**Task directions:**
Count the lines in the listing below that contain the string "dispositivi", treating uppercase and lowercase as different. How many are there? Reply with the number only.

**Entries provided:**
_ _ _ _

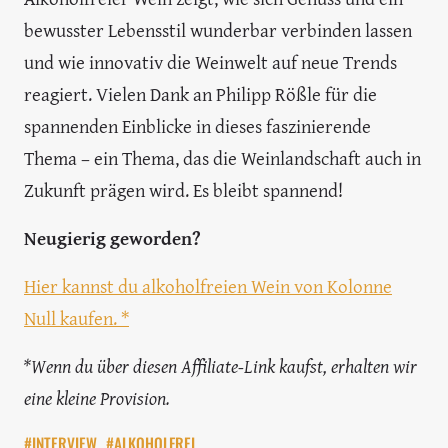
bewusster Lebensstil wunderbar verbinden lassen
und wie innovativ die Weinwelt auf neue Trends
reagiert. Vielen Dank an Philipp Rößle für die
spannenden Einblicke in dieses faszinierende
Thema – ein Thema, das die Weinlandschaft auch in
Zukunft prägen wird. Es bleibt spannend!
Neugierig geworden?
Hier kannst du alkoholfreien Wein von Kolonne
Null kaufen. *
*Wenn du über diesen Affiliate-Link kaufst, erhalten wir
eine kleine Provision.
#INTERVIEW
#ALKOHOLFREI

_ _ _ _

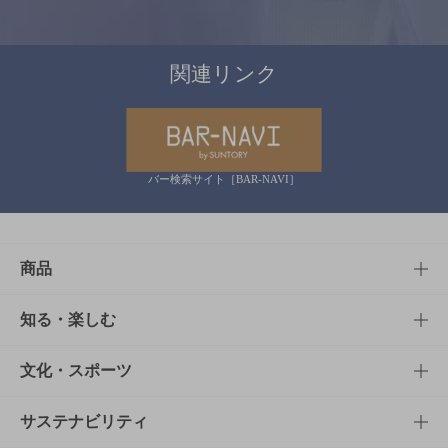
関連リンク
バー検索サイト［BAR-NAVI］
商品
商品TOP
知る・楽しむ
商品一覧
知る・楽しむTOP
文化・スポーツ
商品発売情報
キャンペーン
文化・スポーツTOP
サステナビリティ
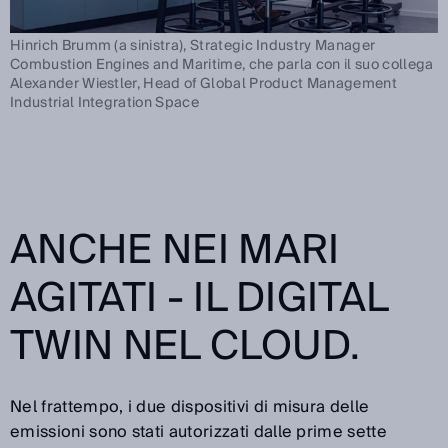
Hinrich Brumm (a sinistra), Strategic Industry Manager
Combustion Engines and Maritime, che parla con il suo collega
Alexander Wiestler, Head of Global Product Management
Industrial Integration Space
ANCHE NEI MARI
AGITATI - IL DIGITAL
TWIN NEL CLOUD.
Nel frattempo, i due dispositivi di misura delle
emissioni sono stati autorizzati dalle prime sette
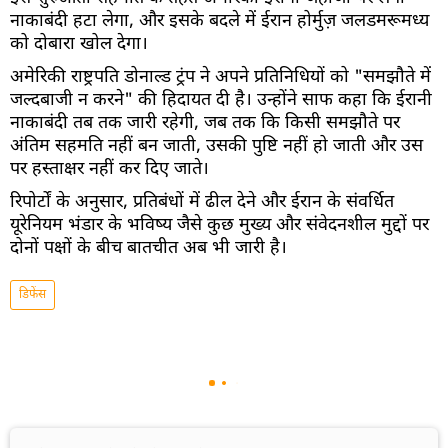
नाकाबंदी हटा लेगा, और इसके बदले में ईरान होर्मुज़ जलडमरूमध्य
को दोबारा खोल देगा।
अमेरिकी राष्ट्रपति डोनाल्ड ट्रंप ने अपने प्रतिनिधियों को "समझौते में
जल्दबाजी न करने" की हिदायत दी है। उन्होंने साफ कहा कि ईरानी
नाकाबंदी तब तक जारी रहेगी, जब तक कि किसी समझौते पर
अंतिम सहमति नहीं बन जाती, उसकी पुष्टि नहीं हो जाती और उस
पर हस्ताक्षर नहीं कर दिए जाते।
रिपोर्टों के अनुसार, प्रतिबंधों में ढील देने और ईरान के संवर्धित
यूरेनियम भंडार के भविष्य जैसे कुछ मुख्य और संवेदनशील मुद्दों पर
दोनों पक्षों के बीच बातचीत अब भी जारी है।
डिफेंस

_ _ _ _

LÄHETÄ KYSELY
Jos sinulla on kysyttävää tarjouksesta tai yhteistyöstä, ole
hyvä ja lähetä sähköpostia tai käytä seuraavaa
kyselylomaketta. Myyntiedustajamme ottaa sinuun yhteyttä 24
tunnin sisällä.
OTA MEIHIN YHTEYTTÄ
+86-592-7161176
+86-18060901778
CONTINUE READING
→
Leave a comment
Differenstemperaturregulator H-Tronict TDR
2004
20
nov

_ _ _ _

**Answer to this exercise:**
1